RECORDED INFORMATION
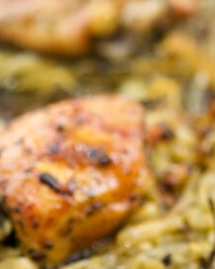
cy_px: 231
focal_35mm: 363
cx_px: 212
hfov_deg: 4.3
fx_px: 2890
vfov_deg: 5.3
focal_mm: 105
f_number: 3.5
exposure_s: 1/50
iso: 1600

YOUR ASSIGNMENT
Leave the pictures out and return the rest of the listing exactly.

YOUR RESPONSE
cy_px: 231
focal_35mm: 363
cx_px: 212
hfov_deg: 4.3
fx_px: 2890
vfov_deg: 5.3
focal_mm: 105
f_number: 3.5
exposure_s: 1/50
iso: 1600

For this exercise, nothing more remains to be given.